Sunday, October 23, 2022

America to Engineers: "HELP!"

 When it comes to engineers, I am highly biased. My parents were both engineers that met in engineering school. My brother is an engineer now too. My family and friends are a lot of people covering STEM fields. I have a few neighbors with kids majoring in engineering. But this is based on something I read today in the Washington Post

President Biden is trying to bring manufacturing back to America. More than one Biden-signed piece of legislation will require engineers to accomplish. We need engineers for chip design thanks to the CHIPS act. The Infrastructure Act will require structural engineers for road design and mechanical engineers for electric vehicle design. These are just some examples but, the bottom line is, American workers can't build back better without the engineers who design the "better" part!

There is another reason for this shortage. For a long time, engineering jobs went overseas due to cheaper labor. That meant less people saw that as a stable field to go into. Did the jobs leave first or were there fewer engineers first? That might depend on the part of the country the business is in.

DATASET CONTENT:

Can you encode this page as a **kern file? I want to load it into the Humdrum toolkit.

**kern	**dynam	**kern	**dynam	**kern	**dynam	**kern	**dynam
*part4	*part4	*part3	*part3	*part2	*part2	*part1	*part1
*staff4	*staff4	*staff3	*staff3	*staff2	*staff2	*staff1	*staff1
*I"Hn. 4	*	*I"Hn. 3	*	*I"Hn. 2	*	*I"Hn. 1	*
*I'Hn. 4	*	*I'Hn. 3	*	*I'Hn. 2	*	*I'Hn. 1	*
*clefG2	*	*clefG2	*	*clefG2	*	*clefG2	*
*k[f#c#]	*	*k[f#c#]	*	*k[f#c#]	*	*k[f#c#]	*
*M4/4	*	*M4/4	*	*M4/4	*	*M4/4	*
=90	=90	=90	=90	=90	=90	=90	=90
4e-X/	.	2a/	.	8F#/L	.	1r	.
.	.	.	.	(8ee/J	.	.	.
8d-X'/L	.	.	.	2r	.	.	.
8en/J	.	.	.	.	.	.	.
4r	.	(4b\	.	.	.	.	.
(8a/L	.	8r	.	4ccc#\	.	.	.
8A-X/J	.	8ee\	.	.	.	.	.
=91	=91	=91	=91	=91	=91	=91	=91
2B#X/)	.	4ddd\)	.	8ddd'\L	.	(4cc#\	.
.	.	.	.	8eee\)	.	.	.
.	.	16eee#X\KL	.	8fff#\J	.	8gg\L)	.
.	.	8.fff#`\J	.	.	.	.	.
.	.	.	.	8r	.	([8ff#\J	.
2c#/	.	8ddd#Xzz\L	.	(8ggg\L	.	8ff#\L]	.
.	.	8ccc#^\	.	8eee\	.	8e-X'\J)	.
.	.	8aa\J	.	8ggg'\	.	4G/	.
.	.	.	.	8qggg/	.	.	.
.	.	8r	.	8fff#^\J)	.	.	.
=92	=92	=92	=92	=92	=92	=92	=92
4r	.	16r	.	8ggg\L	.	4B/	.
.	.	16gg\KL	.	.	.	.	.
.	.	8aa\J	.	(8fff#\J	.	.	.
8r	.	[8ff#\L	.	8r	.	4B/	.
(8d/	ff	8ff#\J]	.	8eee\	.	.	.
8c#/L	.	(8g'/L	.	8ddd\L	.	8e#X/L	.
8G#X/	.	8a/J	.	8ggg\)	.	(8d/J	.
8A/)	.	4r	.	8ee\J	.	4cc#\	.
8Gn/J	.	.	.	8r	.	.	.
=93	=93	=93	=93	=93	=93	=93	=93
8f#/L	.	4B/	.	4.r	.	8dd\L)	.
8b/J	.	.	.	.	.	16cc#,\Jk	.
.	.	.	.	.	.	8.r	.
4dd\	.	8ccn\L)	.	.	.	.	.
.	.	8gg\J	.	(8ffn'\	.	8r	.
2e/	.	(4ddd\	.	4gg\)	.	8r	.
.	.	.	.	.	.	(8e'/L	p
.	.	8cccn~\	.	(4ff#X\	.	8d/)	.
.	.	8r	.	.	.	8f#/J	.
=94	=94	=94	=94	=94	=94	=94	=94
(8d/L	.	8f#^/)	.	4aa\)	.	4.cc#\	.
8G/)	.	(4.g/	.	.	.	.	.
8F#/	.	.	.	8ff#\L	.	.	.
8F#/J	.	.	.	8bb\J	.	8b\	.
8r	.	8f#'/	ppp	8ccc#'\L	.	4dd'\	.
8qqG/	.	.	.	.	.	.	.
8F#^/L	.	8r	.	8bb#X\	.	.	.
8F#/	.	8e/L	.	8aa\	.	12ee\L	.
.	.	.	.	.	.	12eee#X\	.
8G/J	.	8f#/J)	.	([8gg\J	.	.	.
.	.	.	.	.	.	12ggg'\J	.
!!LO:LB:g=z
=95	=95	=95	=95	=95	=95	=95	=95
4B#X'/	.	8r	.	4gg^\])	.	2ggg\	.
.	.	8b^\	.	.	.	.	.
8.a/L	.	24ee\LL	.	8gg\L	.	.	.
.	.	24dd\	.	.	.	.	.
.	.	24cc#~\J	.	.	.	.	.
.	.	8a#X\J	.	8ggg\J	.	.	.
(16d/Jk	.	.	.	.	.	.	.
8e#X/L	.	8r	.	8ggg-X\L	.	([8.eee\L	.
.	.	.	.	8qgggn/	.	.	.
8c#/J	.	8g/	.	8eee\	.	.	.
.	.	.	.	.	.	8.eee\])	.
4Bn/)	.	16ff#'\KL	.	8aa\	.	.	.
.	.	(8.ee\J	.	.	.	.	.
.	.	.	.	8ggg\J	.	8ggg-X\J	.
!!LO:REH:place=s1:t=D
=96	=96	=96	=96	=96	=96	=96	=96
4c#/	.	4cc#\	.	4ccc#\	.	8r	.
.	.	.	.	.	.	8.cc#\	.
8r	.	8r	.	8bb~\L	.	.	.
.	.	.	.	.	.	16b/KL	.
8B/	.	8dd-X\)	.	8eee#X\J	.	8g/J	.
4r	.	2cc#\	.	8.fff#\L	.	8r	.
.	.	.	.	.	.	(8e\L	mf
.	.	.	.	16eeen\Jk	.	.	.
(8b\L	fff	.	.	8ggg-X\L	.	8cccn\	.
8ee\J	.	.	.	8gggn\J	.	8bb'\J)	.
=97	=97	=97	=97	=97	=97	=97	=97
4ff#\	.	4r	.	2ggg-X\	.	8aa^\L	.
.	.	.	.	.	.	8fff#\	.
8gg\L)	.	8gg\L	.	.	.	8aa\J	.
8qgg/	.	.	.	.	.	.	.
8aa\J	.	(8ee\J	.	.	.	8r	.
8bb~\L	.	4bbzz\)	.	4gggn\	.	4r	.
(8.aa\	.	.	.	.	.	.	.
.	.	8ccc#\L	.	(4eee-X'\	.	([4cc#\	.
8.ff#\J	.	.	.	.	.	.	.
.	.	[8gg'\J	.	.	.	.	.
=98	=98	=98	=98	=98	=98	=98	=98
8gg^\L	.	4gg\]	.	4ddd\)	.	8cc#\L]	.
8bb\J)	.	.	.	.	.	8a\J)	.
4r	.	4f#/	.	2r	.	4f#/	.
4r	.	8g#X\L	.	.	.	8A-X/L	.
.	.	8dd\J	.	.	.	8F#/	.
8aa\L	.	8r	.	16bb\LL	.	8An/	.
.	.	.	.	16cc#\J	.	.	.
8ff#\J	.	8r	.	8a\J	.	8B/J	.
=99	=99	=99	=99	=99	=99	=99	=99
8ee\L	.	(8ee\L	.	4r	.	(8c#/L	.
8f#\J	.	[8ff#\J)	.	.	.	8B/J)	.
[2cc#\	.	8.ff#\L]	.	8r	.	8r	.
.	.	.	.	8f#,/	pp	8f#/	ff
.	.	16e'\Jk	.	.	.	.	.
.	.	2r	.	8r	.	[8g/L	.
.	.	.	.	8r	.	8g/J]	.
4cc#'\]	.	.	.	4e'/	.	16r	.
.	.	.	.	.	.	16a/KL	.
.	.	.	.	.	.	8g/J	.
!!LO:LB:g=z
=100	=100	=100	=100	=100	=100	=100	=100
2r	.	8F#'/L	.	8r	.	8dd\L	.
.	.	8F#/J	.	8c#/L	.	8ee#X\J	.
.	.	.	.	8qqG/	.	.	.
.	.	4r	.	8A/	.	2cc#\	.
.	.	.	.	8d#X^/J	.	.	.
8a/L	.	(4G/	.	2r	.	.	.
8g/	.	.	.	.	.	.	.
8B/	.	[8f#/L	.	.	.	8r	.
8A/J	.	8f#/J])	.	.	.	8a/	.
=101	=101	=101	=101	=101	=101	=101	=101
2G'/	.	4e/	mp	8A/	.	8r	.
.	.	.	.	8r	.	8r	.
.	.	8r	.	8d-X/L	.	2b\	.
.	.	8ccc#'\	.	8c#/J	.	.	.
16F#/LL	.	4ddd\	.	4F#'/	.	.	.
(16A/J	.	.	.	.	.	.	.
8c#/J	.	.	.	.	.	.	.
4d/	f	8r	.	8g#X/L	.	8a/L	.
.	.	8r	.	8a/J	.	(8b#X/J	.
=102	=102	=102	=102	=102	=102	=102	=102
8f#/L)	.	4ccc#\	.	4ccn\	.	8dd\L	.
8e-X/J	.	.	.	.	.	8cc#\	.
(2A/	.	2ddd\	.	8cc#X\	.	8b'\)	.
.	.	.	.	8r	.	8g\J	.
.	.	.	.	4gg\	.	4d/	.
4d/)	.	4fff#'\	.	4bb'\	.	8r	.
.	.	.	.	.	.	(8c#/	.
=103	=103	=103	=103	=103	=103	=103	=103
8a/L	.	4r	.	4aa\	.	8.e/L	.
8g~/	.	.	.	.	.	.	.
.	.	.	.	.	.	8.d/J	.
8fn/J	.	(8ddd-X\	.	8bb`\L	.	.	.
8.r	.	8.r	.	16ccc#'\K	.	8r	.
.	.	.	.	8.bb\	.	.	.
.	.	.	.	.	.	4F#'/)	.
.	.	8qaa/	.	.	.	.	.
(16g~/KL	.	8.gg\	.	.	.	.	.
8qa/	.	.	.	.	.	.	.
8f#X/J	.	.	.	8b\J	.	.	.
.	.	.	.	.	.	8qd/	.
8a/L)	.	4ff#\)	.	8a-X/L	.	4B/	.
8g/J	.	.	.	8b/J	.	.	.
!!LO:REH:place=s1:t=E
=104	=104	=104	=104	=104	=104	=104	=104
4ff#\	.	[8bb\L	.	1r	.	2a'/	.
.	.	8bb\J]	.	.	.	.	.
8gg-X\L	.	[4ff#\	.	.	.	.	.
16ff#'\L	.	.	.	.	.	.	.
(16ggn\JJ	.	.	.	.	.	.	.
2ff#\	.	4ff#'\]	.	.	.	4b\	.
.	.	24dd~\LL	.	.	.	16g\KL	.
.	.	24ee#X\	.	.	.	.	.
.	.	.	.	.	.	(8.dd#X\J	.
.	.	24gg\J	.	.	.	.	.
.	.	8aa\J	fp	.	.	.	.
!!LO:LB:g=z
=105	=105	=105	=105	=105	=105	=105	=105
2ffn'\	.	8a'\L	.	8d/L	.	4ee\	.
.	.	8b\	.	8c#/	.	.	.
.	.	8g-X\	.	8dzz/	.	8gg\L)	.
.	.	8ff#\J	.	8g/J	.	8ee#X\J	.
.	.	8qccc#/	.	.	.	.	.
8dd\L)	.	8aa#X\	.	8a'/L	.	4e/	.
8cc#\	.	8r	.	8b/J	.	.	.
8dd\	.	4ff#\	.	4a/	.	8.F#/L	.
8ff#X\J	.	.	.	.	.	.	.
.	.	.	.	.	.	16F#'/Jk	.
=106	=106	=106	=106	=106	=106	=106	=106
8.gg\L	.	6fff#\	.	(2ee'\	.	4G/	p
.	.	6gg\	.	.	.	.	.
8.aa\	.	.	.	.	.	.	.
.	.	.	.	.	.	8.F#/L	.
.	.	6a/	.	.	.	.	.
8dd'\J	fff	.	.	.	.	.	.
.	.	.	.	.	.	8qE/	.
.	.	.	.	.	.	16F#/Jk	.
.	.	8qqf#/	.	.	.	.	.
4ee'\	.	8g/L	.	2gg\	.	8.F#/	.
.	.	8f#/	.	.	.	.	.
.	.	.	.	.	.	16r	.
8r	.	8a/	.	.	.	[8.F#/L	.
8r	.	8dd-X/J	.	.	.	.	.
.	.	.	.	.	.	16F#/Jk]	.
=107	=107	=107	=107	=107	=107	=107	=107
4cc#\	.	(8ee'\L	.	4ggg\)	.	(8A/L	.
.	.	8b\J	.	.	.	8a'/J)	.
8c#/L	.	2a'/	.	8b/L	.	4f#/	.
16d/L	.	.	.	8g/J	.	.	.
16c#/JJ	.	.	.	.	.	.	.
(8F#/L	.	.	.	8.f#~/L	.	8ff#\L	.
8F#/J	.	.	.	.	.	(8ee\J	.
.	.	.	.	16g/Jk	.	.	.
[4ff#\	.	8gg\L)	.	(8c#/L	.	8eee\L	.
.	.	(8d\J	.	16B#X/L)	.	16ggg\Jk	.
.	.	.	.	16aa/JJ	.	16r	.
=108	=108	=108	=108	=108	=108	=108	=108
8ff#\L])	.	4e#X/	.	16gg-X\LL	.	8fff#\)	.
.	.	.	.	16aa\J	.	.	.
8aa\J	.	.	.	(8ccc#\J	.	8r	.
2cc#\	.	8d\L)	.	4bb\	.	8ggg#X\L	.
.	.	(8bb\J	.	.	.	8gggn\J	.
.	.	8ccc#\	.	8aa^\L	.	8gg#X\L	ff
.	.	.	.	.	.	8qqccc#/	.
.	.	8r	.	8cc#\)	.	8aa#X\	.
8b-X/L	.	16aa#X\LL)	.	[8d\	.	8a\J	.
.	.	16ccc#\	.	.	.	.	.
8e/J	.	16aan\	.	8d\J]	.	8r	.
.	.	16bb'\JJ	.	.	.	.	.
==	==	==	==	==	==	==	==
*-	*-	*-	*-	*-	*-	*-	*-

EXERCISE OBJECTIVE: Pick up the blog post on America's engineer shortage after its final sentence, extending it in the same voice.

TASK RESULT:
But we can't ignore a different reason. Engineers is hard to study and hard to do. It's fulfilling work and does pay well. But it's hard and less people think of it as "fun." That actually connects to different articles I read in the Washington Post recently. They did a study on job satisfaction based on majors. People who majored in the easier fields that make less money were a lot more likely to regret their major. STEM majors were much more likely to be happy with what they majored in. STEM just pays a lot better. 

Zach wants to be a type of civil engineer called a structural engineer. It's about how nature interacts with structures so you can build and design better and safer structures. With the focus on climate change and how natural disasters are destroying infrastructure, this is a crucial field right now. 

My dad worked in research and development. I got to spend the day with him for a "take your daughter to work" day. I even got to help a little with something he was working on. He still holds some patents 18 years after retiring. He was always designing new things to improve on what he had previously designed. Today, his designs have been improved on by younger engineers. It's creation to make lives better. 

My family has always been proud to be engineers. They work/worked hard. But they are proud of what they accomplished. We wouldn't have Fios if my mom didn't work on the original design for fiberoptics before retiring. That's big! I hope more people decide the pride from the work is worth the work being harder. Because America has an engineer shortage!